## Data extracts
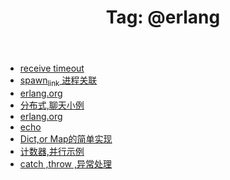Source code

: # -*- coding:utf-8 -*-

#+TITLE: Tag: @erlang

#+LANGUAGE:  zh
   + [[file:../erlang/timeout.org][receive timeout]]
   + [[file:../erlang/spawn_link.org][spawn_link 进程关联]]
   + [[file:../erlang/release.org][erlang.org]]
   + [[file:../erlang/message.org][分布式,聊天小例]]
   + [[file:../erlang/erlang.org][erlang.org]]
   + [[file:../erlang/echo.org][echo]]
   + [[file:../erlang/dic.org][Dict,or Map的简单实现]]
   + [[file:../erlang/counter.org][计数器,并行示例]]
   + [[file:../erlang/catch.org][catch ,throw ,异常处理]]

==

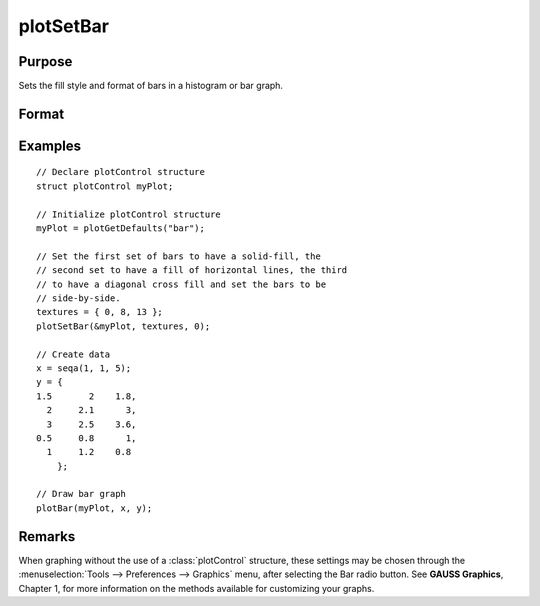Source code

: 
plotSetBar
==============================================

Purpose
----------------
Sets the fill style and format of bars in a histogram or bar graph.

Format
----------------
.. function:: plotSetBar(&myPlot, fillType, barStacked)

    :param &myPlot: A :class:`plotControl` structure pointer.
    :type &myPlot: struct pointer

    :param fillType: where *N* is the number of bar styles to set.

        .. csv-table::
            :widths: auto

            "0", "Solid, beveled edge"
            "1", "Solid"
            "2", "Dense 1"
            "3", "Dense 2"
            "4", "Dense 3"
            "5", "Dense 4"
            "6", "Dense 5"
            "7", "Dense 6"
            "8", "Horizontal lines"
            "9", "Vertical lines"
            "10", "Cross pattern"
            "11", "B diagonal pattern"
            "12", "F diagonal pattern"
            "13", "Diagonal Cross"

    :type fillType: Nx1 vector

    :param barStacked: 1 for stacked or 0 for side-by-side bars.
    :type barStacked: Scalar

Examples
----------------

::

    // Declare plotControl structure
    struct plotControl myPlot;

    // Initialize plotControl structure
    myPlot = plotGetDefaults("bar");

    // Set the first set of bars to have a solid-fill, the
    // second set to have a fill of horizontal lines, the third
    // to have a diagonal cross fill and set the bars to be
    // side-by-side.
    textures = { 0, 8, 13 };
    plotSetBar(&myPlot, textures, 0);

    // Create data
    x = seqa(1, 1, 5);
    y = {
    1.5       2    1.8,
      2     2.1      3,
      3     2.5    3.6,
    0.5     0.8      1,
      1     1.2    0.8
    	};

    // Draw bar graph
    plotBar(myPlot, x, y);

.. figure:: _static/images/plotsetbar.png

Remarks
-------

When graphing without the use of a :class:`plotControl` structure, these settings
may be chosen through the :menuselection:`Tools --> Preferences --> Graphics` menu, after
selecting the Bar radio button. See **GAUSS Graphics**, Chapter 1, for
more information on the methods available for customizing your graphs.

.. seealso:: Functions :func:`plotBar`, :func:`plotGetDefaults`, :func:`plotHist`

## Task to carry out
Copy every line from the material in which the word "Dense" can be found.

## Result
            "2", "Dense 1"
            "3", "Dense 2"
            "4", "Dense 3"
            "5", "Dense 4"
            "6", "Dense 5"
            "7", "Dense 6"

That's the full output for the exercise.